Monday, August 31, 2020

Book Review: Women Talking by Miriam Toews

How can you properly describe - including for the sake of a precise police investigation - when you are missing the proper terms for an authentic account? In such situations, unpriviledged social and religious/cultural groups - at the intersection of which women found often - are twice the victims, of the perpetrators and of their precarious background.


Women Talking by Miriam Toews, built as a dialogue between women victims of sexual abuse is based on rough facts. Between 2005 and 2009, in a remote Mennonite colony in Bolivia girls and women will wake up with bruses on their body. Initially, they attributed the incidets to ghosts and demons, but the truth was that men from the colony used repeatedly anaesthesic against the women in order to rape them.

Among the women portrayed in the book belonging to the community of Molotschna, the incidents are called ´the mysterious night time disturbances´. The rapists are gently called ´the unwelcomed visitors´. The dialogue in general has a predominant religious content based on the everyday practice and belief of the Mennonites.

The dialogue that takes place is recorded in writing by August, a male member of the community with a family story of dissent against the strict Mennonite rules, but who returned to teach in the local schools. The women are illiterate but their awakening and acknowledging of their situation and the facts is taking place progressively and every stage of the revelation is marked by outbursts against their weakness. ´Should the women avenge the harm perpetrated against them? Or should they instead forgive the men and by doing so be allowed to enter the gates of heaven?´ 

On the other hand, the men narrative is acknowledging the attacks either as a ´punishment from God, that God was punishing the women for their sins´ or by denying it completely and labelling it as the result of ´wild female imagination´. Mennonite are a religious group that rejects any violence, however they don´t have any second thoughts when it comes to slapping a woman.

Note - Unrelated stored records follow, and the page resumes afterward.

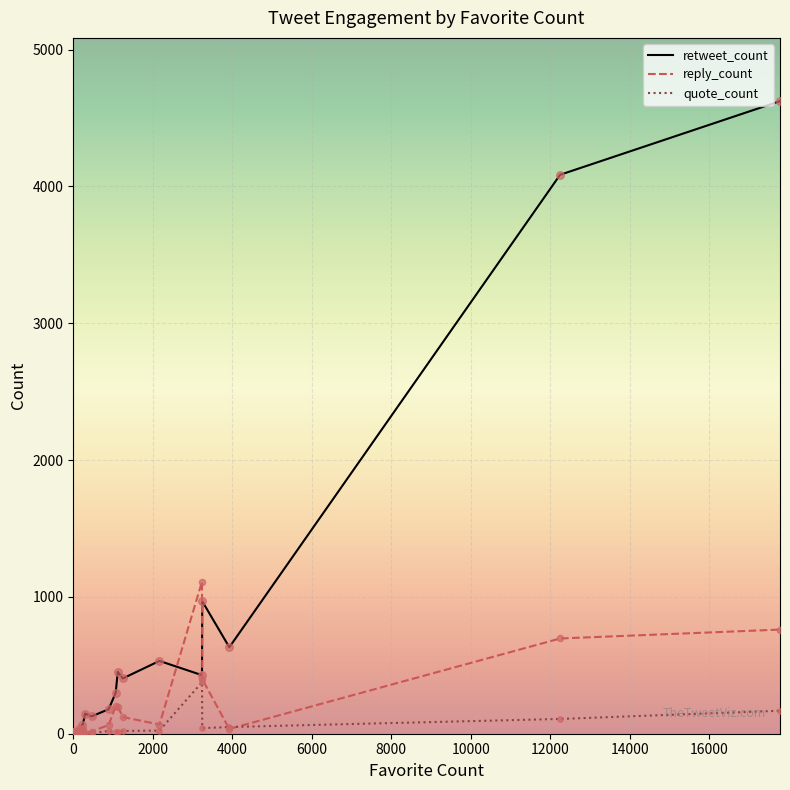

Which series reaches the minimum Y coordinate?

retweet_count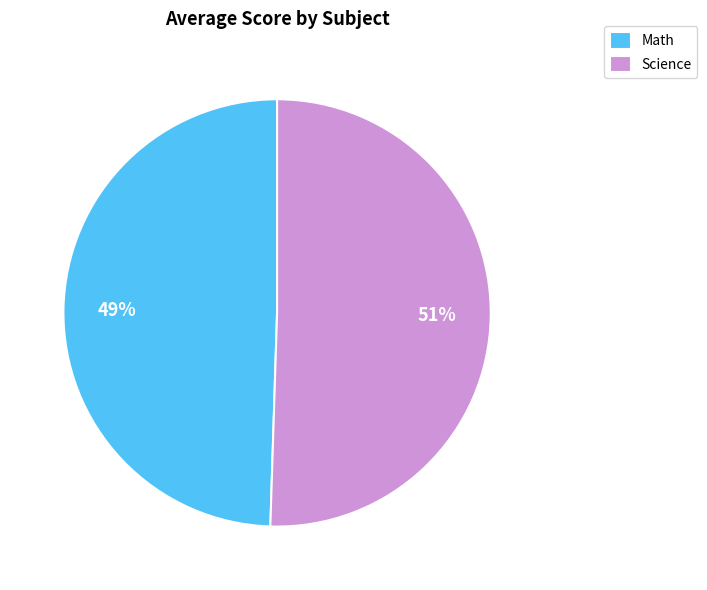

Which category accounts for the majority?

Science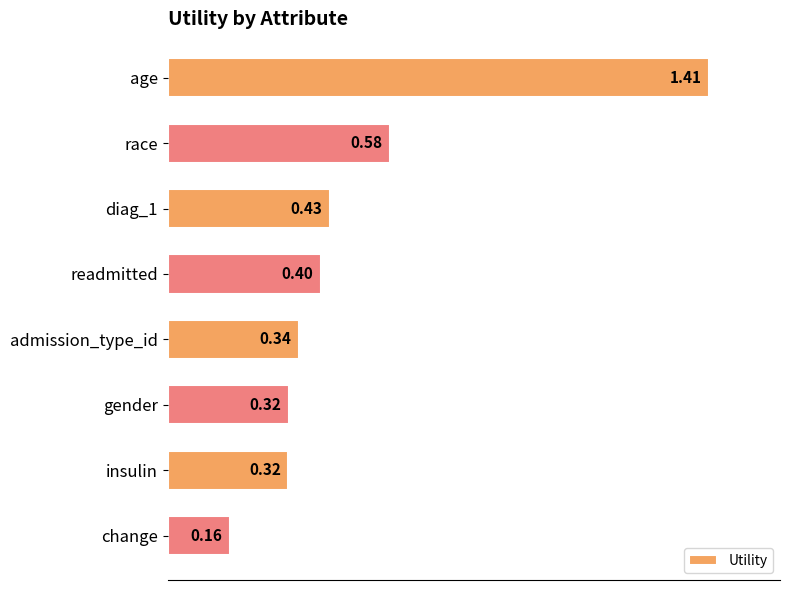

What is the average value?

0.5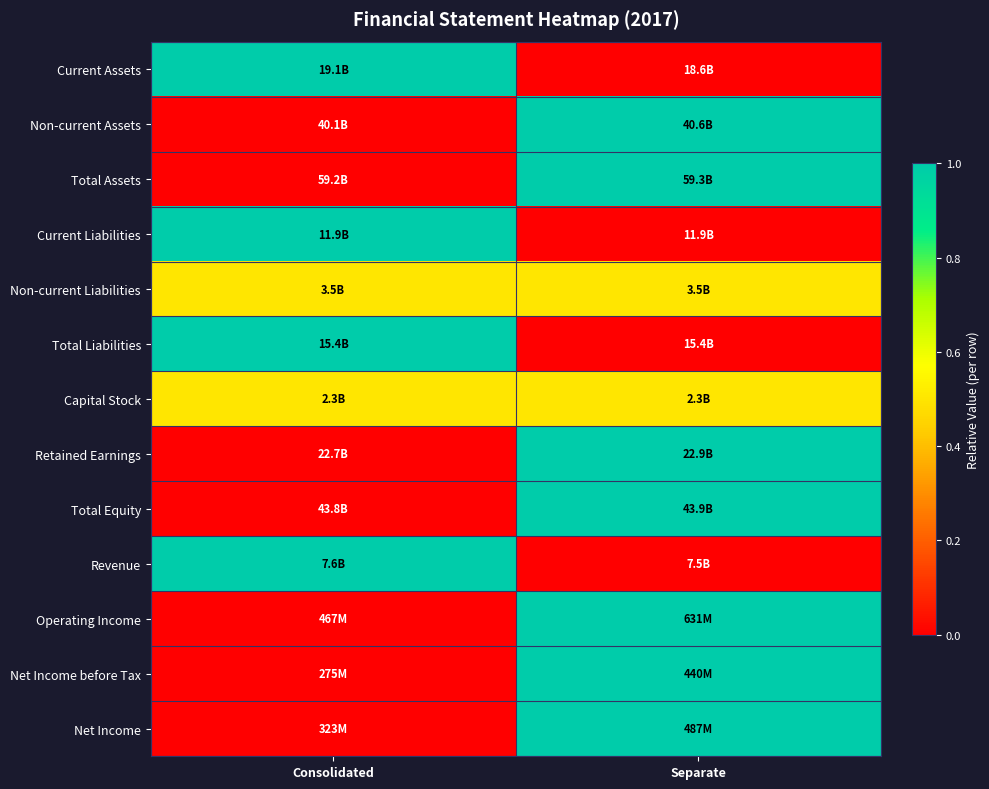

Between Separate and Consolidated, which is larger?

Consolidated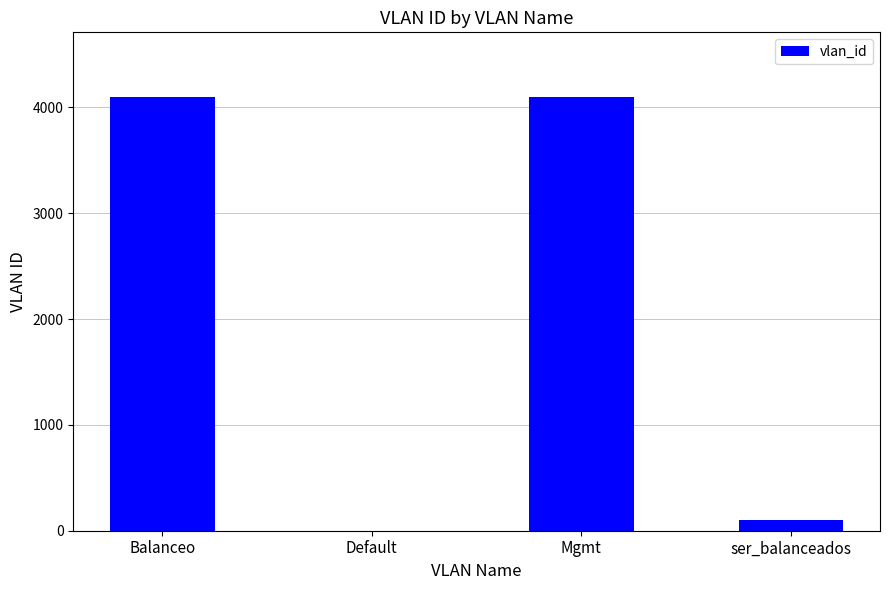

How many data points does each series have?

4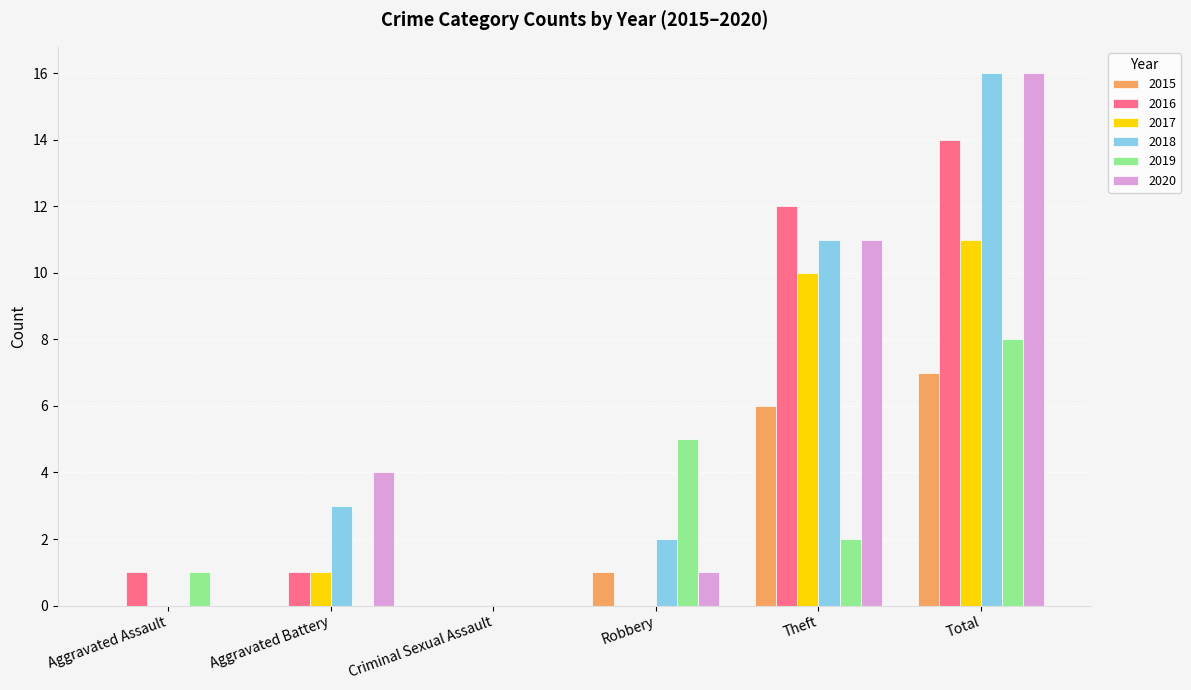

True or false: 2018 has a value of 20 at Theft.

False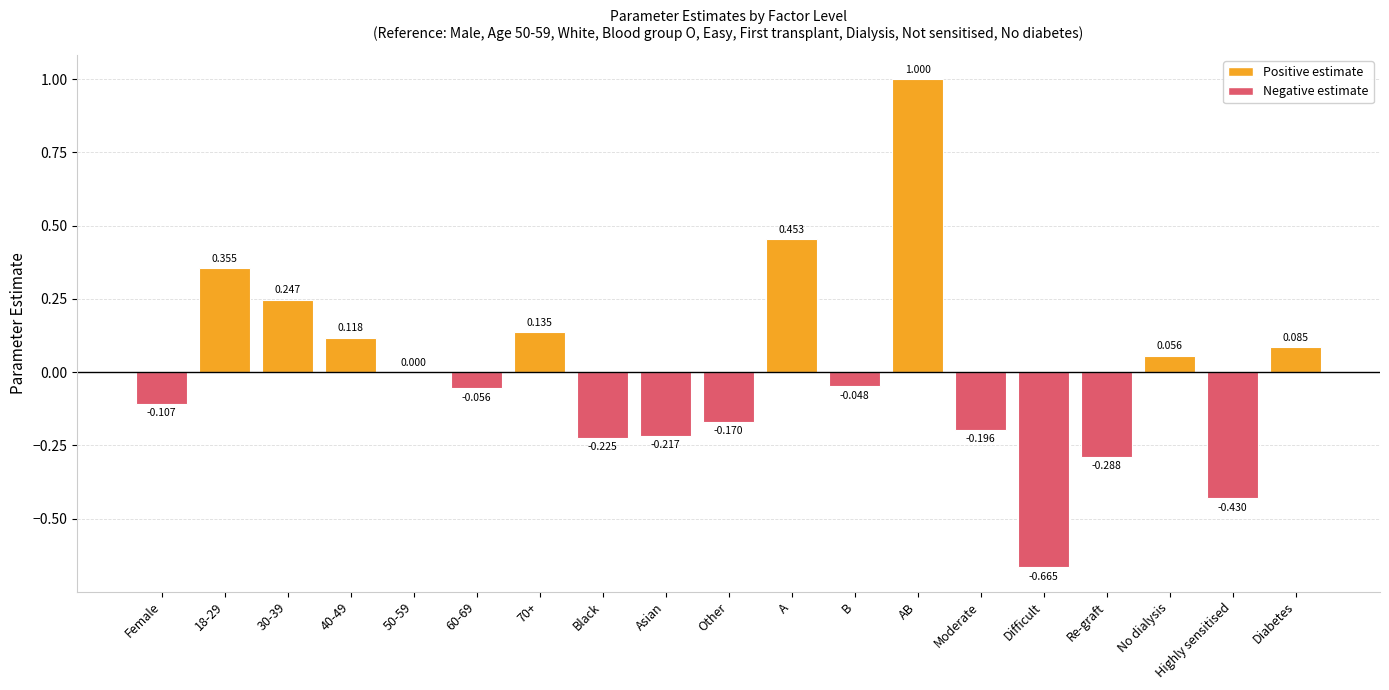

Between Black and A, which is larger?

A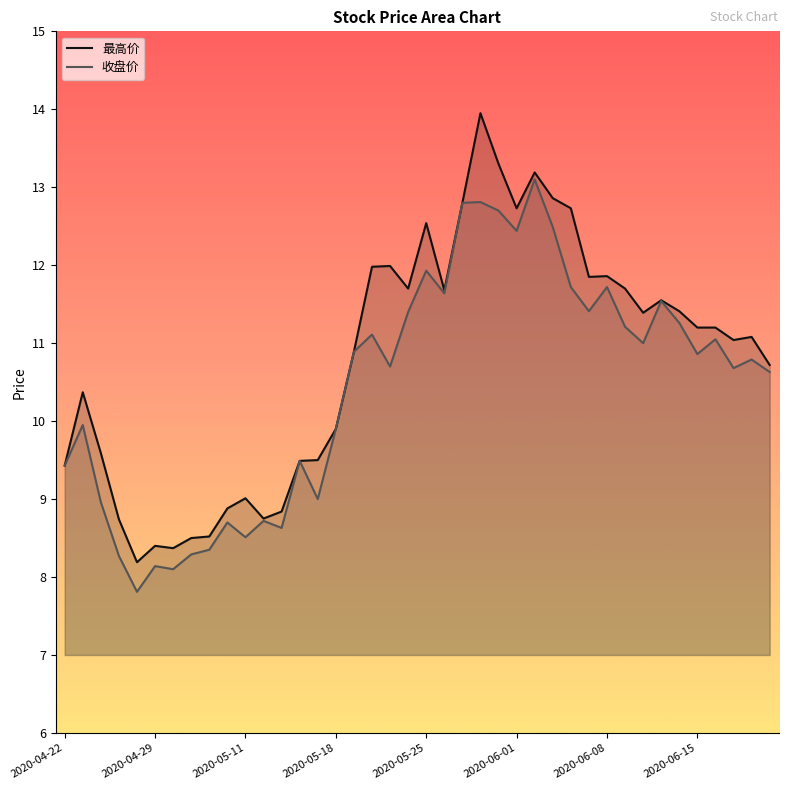

At which category does the chart reach its peak across all series?

23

The fate of the women from Molotschna is in fact the fate of women forced to follow the life narrative imposed by men, although under a religious argument.  The women are just the recipients of the religious interpretation as they are not allowed to think by themselves. By ´allowed´ it means also that they are not offered basic education and access to sources of knowledge other than those controlled by men. 

Unfortunatelly, this is what happenes to women everywhere in strict religious communities - no matter the denomination. Willingly, they are forced to submit and follow and refuse to acknowledge abuses outside the community. When this happened, the victims are under double pressure: on one side, it is the trauma they deal with silently, on the other the community - including other women - accusing them of disturbing the group coherence. They are expected to keep silent and eventually, to leave the perpetrators continue their abusive behavior.

In Women Talking, the brave women having enough of being told their story, decide to leave.